[Collection entries]
++++++++++++++++++++

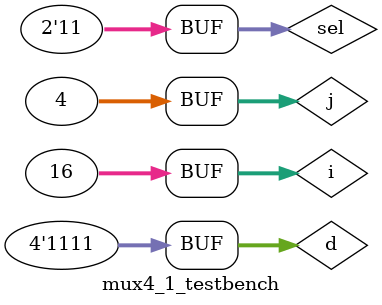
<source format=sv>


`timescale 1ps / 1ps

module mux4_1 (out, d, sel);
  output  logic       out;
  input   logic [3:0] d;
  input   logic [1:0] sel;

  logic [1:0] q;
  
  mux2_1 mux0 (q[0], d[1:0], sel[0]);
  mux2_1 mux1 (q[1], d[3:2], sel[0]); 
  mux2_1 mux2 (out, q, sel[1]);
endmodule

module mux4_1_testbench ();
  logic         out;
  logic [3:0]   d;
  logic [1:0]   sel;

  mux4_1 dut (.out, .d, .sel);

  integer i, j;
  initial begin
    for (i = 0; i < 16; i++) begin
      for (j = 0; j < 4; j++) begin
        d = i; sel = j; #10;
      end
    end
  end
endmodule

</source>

++++++++++++++++++++

§ **PROBLEM TO SOLVE**
Wherever "logic" occurs in the entries above, copy the line it sits on.

§ **SOLUTION TO THE EXERCISE**
  output  logic       out;
  input   logic [3:0] d;
  input   logic [1:0] sel;
  logic [1:0] q;
  logic         out;
  logic [3:0]   d;
  logic [1:0]   sel;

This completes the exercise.